In the Nov. 27 issue of the Mail Tribune, there was an article about Americans' obsession with a white Christmas. What's the probability of a white Christmas in the Rogue Valley? How do we compare with other areas in Oregon and Northern California?

— Al S., Medford

To paraphrase a former president of the United States, it depends on what your definition of "white Christmas" is, Al.

According to the meteorologists at the National Weather Service office in Medford, measurable snow has fallen on Dec. 25 four times since the Weather Service began keeping official records here in 1911. Medford had snow on Christmas in 1954, 1965, 1988 and 2007, but there's never been more than seven-tenths of an inch of snow on Christmas day.

Statistically, that works out to about one white Christmas every 24 years — not exactly the best odds.

There have been a number of years when a trace of snow fell on Dec. 25, but that hardly counts when you want your neighborhood to look like a winter wonderland.

Medford's biggest-ever Christmas-time snow storm came on Dec. 24, 1916, when there were three inches on the ground. An inch of snow fell last year on Dec. 24, too.
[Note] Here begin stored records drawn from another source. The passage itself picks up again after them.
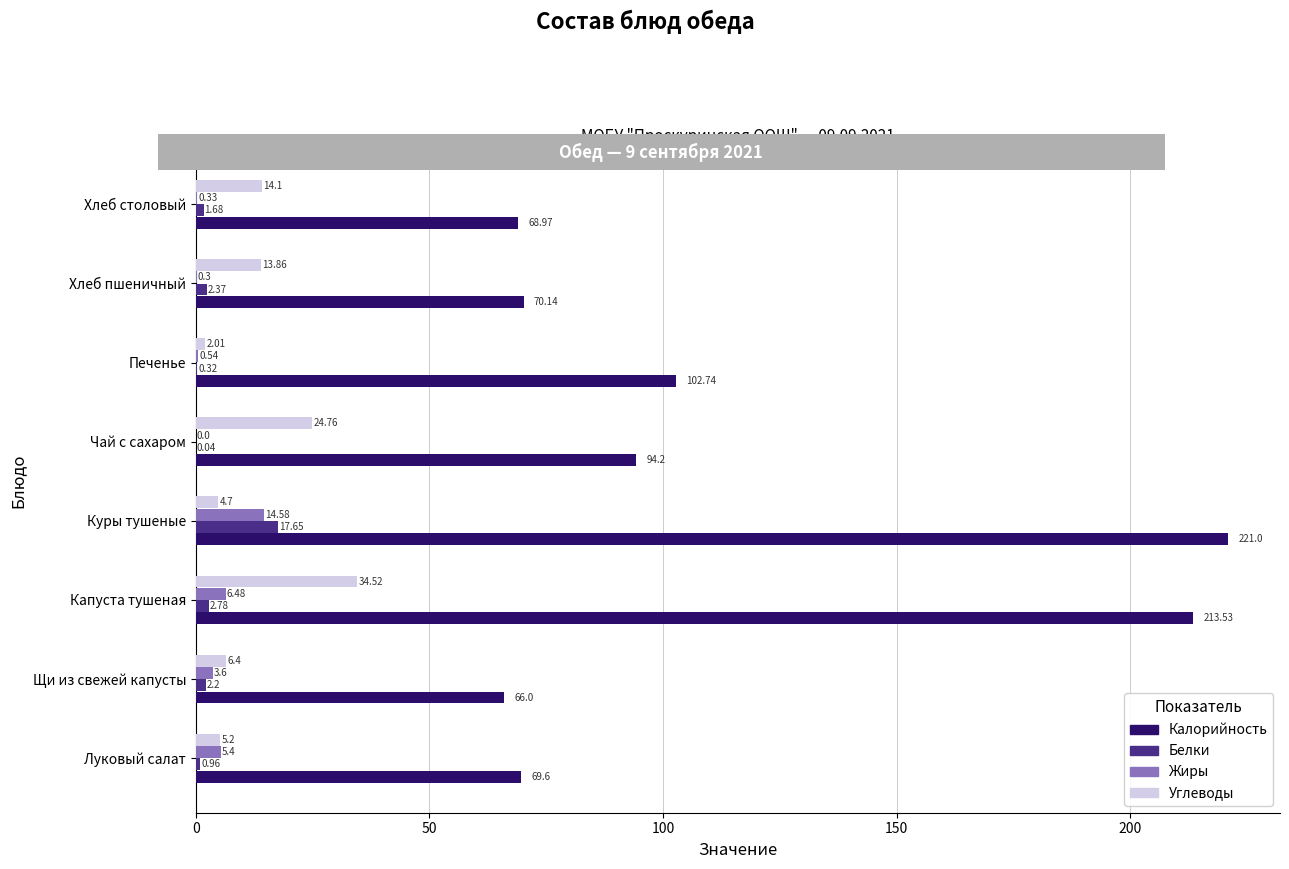

At which category is the sum across all series the highest?

Куры тушеные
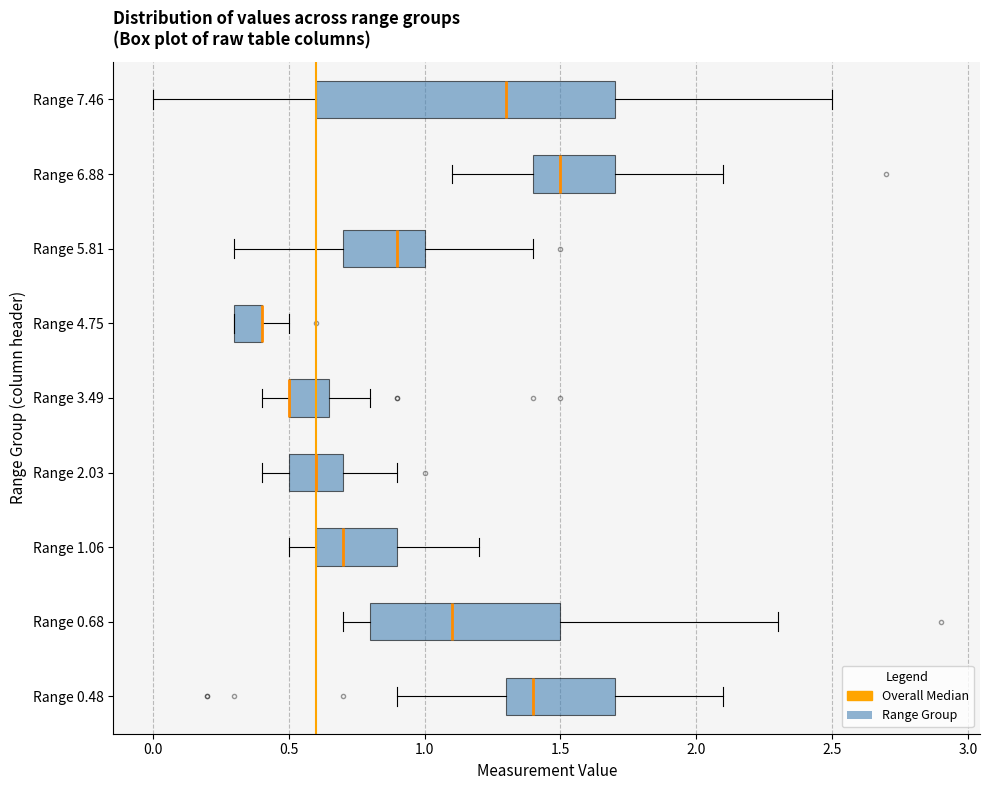

Where does the left whisker of the box for Range 0.68 end on the x-axis? The values are not printed on the chart, so give them approximately, as read against the axis.

0.70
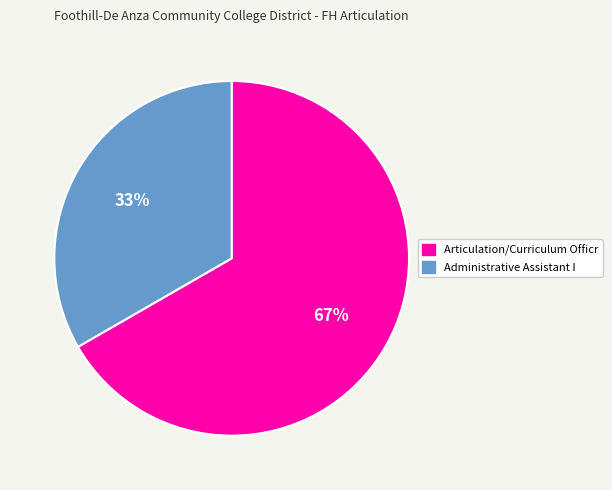

Rank the categories by value from lowest to highest.

Administrative Assistant I, Articulation/Curriculum Officr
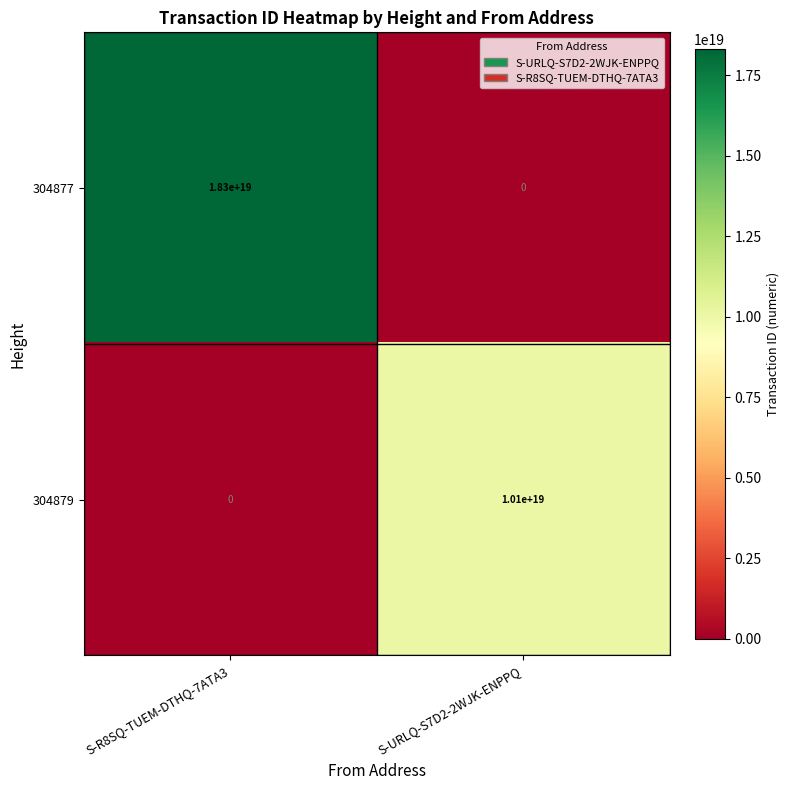

Between S-R8SQ-TUEM-DTHQ-7ATA3 and S-URLQ-S7D2-2WJK-ENPPQ, which series saw the biggest shift?

304877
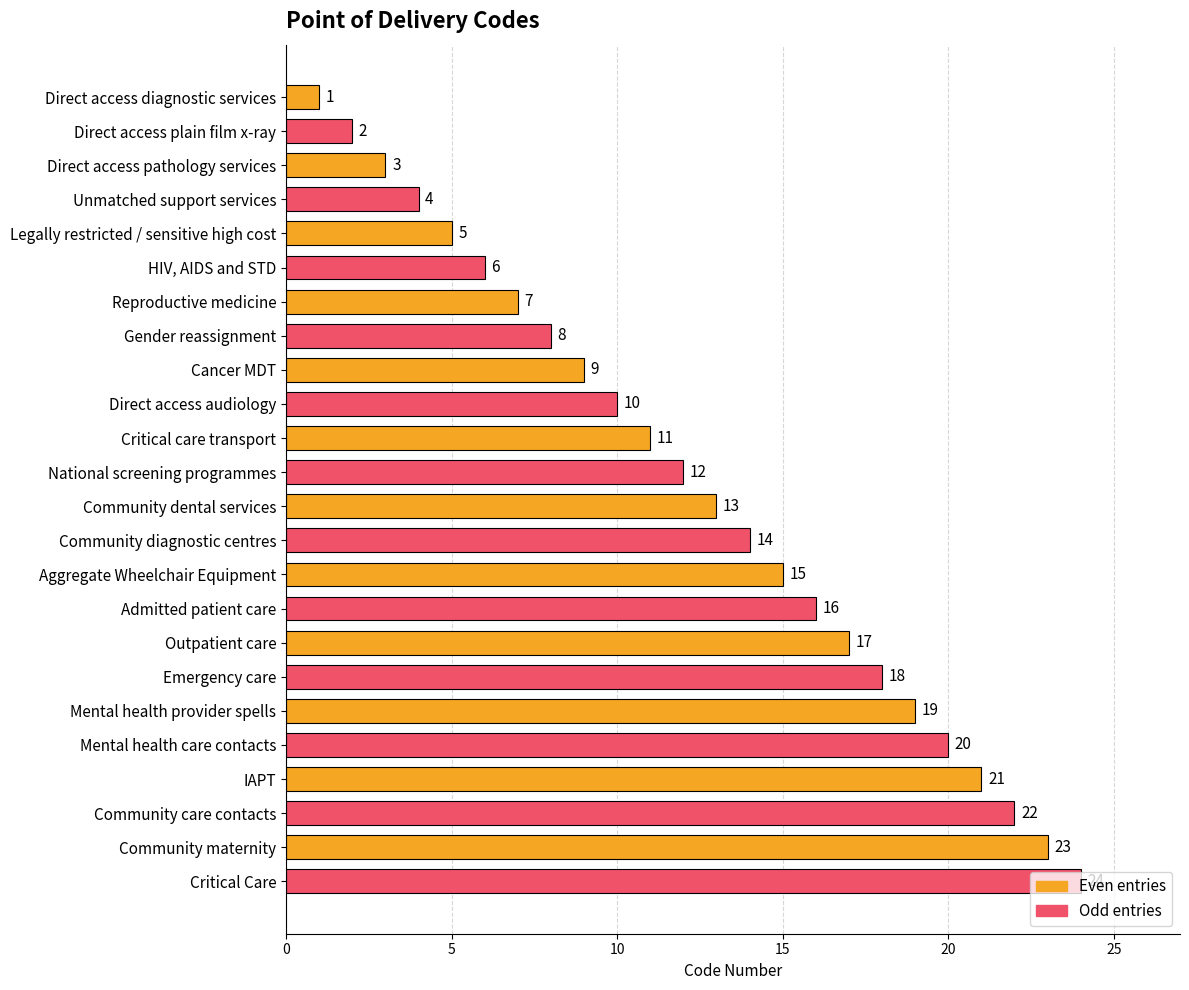

At which label is the value closest to 12?

National screening programmes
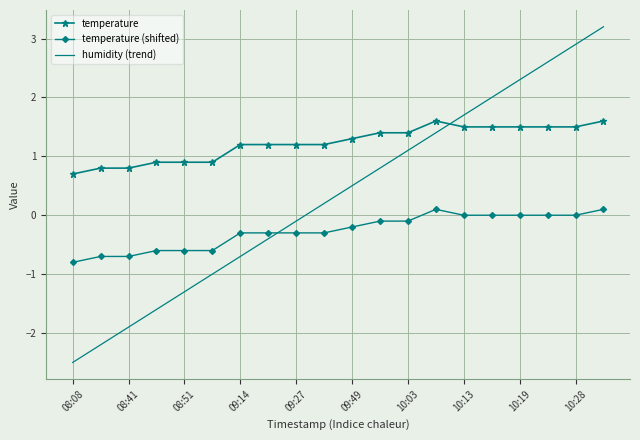

At how many categories does at least one series exceed 0?

20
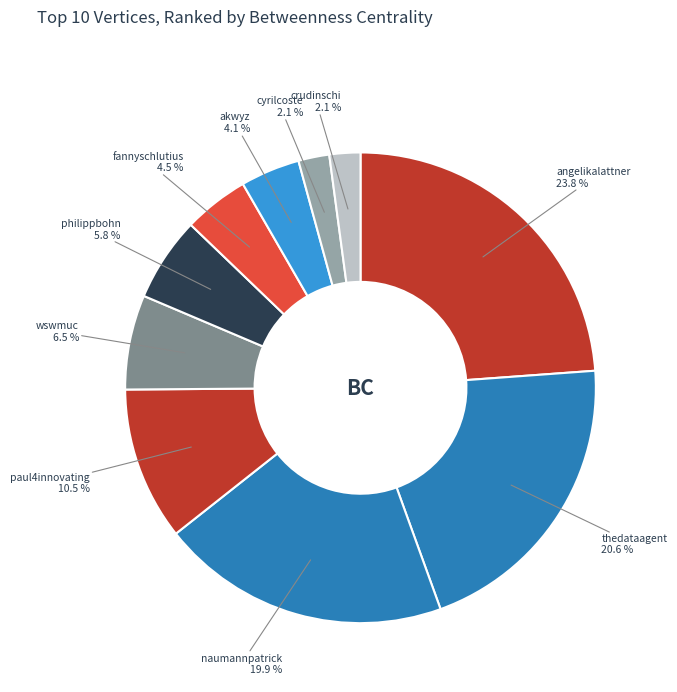

To the nearest percent, what is the difference between the angelikalattner and wswmuc slice percentages?

17%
If you live at a higher elevation, your chances of a white Christmas are somewhat better because the snow level often sinks to around 1,500 feet this time of year, just slightly above Medford.

Our local weather varies tremendously over the space of a few miles or a few hundred feet of elevation.

A few years back, there was a half-inch of mushy slush in Grants Pass (elevation about 1,000 feet) and more than a foot of snow at 1,500 feet, barely five or six miles away, as the crow flies.